[PATCH v4 16/23] util: fix interleaving of error & trace output

Daniel P. Berrangé posted 23 patches 3 days, 5 hours ago
Maintainers: Gerd Hoffmann <kraxel@redhat.com>, Christian Schoenebeck <qemu_oss@crudebyte.com>, Markus Armbruster <armbru@redhat.com>, Paolo Bonzini <pbonzini@redhat.com>, "Marc-André Lureau" <marcandre.lureau@redhat.com>, "Daniel P. Berrangé" <berrange@redhat.com>, "Philippe Mathieu-Daudé" <philmd@linaro.org>, "Dr.
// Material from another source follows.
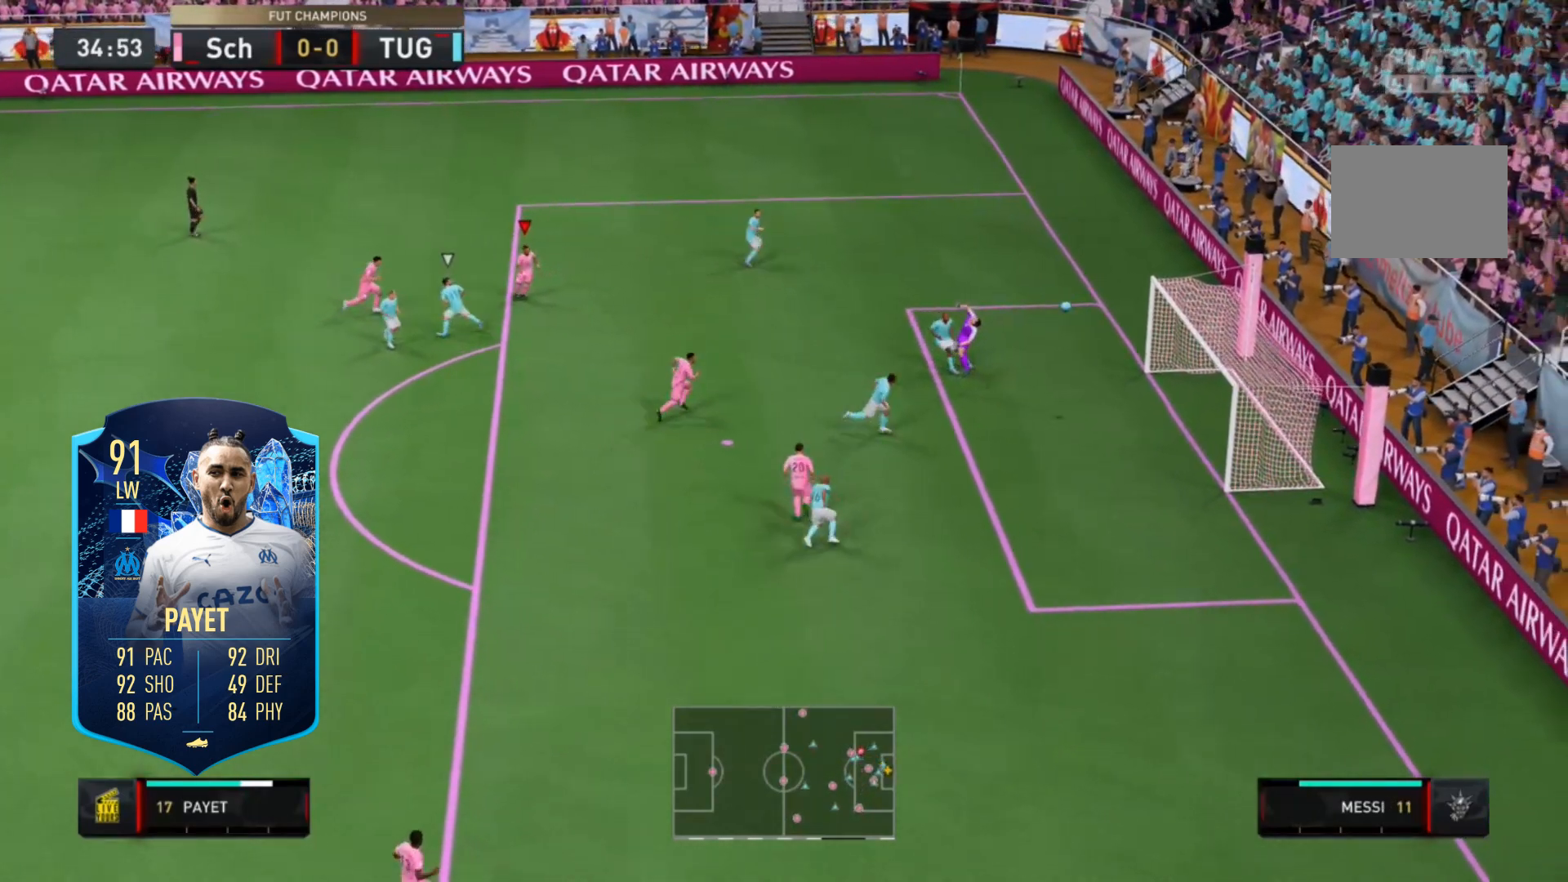
{"buttons": [], "left_stick": "center", "right_stick": "center", "events": [[467, "left_stick", "center"]]}
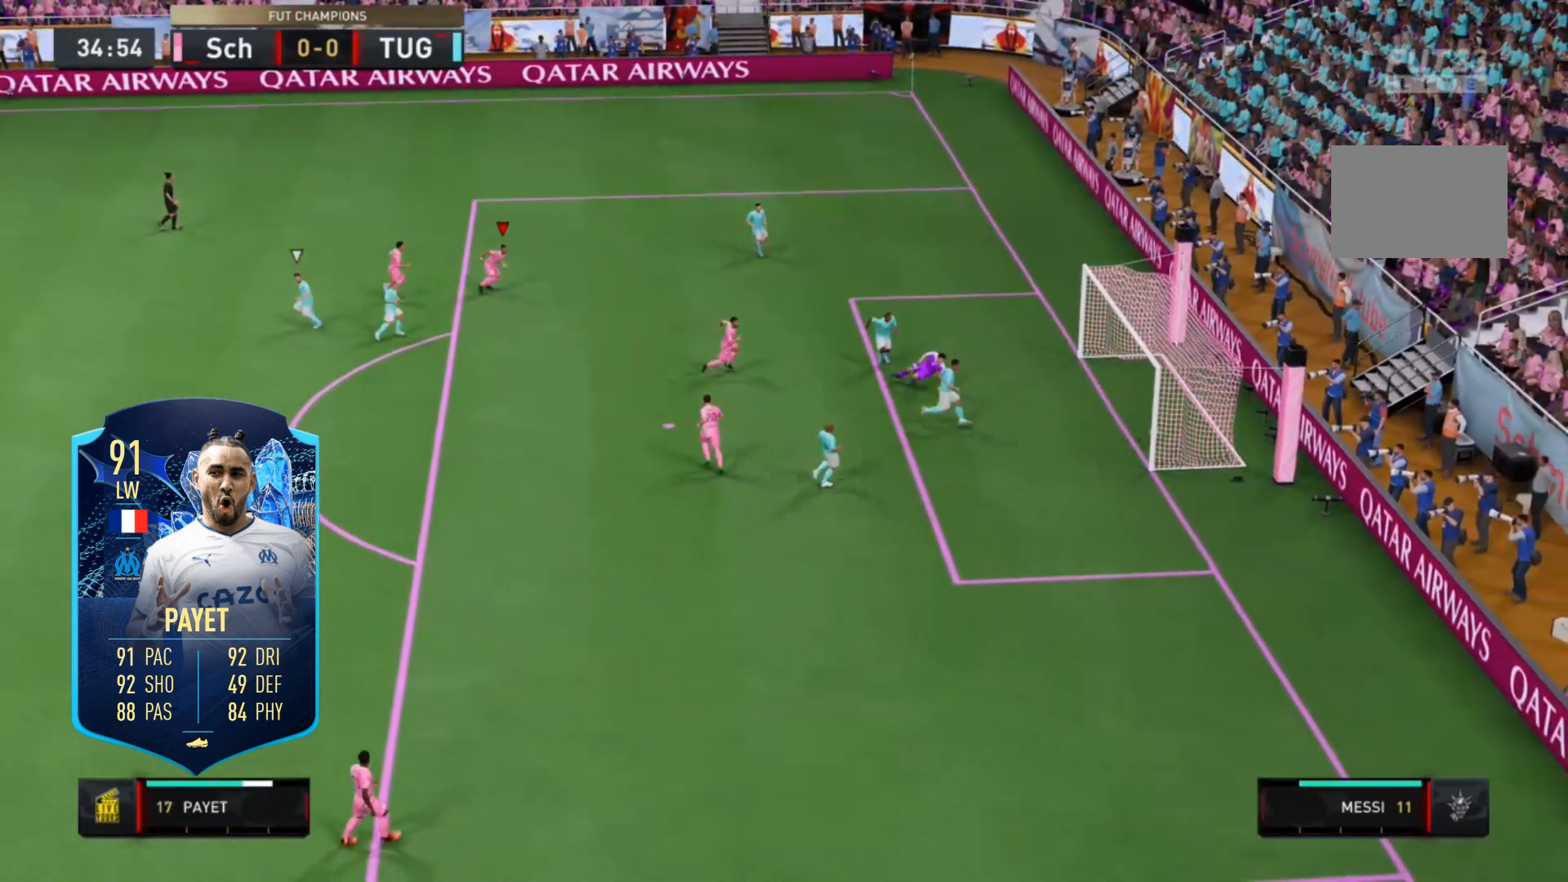
{"buttons": [], "left_stick": "center", "right_stick": "center", "events": []}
David Alan Gilbert" <dave@treblig.org>, Manos Pitsidianakis <manos.pitsidianakis@linaro.org>, Kevin Wolf <kwolf@redhat.com>, Hanna Reitz <hreitz@redhat.com>, Stefan Weil <sw@weilnetz.de>
[PATCH v4 16/23] util: fix interleaving of error & trace output
Posted by Daniel P. Berrangé via Devel 3 days, 5 hours ago
The monitor_cur_hmp() function will acquire/release mutex locks, which
will trigger trace probes, which can in turn trigger qemu_log() calls.
vreport() calls monitor_cur() multiple times through its execution
both directly and indirectly via error_vprintf().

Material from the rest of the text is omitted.